* Task:
Copy the items below word for word, from the first line through the line containing "Which box is", including that line.

* Supplied entries:
★ ★ ★ ★ ★ ★ ★

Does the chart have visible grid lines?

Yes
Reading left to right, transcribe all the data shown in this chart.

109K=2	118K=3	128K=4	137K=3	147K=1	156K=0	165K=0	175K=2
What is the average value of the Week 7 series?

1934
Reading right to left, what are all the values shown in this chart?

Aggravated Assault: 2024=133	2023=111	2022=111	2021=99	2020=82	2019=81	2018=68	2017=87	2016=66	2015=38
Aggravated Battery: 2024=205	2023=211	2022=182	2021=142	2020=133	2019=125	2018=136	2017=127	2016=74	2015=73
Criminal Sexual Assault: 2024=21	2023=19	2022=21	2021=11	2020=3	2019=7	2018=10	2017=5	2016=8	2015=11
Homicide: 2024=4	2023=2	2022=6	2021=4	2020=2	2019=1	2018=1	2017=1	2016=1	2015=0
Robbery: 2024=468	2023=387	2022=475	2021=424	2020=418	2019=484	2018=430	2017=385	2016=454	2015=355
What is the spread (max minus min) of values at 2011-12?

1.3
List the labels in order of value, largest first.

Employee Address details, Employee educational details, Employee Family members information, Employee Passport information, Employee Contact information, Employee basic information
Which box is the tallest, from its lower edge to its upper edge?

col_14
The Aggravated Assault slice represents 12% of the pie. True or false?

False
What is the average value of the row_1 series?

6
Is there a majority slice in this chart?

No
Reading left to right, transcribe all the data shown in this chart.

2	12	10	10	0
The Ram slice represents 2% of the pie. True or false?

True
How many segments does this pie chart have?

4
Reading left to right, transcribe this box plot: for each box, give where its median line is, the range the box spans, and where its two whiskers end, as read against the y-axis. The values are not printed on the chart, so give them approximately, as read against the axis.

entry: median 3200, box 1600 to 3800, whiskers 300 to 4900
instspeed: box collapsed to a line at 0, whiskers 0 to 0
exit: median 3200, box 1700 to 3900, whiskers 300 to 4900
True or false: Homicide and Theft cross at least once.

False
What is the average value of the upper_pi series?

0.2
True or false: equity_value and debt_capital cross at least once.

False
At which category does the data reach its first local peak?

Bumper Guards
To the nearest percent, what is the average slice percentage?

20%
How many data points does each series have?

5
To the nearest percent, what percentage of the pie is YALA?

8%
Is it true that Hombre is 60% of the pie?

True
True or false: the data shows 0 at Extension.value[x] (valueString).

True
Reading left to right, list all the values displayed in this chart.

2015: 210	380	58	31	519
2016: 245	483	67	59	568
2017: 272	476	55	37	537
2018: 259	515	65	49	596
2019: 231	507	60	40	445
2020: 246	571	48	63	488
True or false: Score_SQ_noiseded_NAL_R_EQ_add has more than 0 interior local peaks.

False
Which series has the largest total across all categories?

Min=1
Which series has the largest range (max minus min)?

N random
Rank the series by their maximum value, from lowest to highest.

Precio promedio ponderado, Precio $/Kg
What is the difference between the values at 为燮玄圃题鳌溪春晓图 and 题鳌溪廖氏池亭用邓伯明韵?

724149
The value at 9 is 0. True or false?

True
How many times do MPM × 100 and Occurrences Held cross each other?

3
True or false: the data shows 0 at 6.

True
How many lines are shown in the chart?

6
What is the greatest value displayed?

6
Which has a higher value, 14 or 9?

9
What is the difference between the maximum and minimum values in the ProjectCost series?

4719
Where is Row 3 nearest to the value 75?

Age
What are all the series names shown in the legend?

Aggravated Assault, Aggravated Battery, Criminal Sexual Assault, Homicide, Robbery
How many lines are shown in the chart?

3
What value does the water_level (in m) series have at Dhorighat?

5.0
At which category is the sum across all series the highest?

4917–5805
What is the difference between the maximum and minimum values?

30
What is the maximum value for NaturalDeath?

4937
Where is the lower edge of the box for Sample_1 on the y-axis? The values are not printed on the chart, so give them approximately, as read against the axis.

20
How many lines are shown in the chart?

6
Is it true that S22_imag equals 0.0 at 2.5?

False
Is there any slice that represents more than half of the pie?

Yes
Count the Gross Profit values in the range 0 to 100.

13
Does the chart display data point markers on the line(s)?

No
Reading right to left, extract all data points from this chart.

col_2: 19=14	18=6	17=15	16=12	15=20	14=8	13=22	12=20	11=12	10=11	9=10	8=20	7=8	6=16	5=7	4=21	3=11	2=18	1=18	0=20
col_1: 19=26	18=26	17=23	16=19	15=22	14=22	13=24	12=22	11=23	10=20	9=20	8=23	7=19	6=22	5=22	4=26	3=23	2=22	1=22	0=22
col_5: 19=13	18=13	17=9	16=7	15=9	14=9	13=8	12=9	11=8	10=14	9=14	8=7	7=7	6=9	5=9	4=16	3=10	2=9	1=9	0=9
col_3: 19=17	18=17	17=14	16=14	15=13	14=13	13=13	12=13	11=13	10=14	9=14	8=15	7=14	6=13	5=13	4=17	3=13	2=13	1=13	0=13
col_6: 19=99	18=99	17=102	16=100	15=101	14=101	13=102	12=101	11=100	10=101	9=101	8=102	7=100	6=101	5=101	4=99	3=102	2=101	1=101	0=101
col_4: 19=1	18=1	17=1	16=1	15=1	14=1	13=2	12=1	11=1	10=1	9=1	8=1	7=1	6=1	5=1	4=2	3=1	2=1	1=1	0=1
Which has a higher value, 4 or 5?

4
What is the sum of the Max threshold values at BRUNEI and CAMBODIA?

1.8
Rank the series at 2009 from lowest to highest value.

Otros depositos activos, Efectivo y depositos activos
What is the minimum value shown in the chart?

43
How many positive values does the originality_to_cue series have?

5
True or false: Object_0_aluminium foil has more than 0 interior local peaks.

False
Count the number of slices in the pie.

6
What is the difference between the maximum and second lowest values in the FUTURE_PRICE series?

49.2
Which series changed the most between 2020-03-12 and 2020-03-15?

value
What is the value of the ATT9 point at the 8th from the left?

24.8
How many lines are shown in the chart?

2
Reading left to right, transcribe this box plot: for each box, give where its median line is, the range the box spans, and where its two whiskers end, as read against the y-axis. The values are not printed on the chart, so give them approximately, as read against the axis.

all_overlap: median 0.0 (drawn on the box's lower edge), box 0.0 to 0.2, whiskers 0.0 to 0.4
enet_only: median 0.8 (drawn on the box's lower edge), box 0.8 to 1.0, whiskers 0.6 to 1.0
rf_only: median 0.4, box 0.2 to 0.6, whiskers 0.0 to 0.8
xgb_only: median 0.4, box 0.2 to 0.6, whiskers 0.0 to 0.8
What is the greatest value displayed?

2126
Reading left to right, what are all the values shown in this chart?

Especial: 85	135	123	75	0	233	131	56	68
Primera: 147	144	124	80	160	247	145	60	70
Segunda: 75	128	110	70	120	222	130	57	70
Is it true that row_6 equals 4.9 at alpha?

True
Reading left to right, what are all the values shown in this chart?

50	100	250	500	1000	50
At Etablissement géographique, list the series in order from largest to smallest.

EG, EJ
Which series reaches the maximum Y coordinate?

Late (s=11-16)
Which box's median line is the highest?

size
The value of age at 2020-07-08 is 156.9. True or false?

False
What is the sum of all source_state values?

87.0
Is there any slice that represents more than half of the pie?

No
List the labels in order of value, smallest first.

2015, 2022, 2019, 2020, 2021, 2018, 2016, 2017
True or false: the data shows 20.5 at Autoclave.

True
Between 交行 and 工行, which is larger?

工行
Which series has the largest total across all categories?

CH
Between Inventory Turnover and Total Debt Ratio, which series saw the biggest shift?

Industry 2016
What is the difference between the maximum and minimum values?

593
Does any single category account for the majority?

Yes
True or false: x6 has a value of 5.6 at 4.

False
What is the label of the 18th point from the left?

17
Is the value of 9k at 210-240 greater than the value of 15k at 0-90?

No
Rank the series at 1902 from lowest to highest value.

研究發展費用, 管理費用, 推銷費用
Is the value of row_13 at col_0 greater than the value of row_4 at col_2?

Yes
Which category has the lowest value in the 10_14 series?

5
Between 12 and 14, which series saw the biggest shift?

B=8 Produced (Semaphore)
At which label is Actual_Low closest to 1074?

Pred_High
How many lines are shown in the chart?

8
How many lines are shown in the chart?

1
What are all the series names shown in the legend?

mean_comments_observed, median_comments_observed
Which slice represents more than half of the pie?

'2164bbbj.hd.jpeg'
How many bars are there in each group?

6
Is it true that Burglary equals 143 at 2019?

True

★ ★ ★ ★ ★ ★ ★

* Exercise result:
Does the chart have visible grid lines?

Yes
Reading left to right, transcribe all the data shown in this chart.

109K=2	118K=3	128K=4	137K=3	147K=1	156K=0	165K=0	175K=2
What is the average value of the Week 7 series?

1934
Reading right to left, what are all the values shown in this chart?

Aggravated Assault: 2024=133	2023=111	2022=111	2021=99	2020=82	2019=81	2018=68	2017=87	2016=66	2015=38
Aggravated Battery: 2024=205	2023=211	2022=182	2021=142	2020=133	2019=125	2018=136	2017=127	2016=74	2015=73
Criminal Sexual Assault: 2024=21	2023=19	2022=21	2021=11	2020=3	2019=7	2018=10	2017=5	2016=8	2015=11
Homicide: 2024=4	2023=2	2022=6	2021=4	2020=2	2019=1	2018=1	2017=1	2016=1	2015=0
Robbery: 2024=468	2023=387	2022=475	2021=424	2020=418	2019=484	2018=430	2017=385	2016=454	2015=355
What is the spread (max minus min) of values at 2011-12?

1.3
List the labels in order of value, largest first.

Employee Address details, Employee educational details, Employee Family members information, Employee Passport information, Employee Contact information, Employee basic information
Which box is the tallest, from its lower edge to its upper edge?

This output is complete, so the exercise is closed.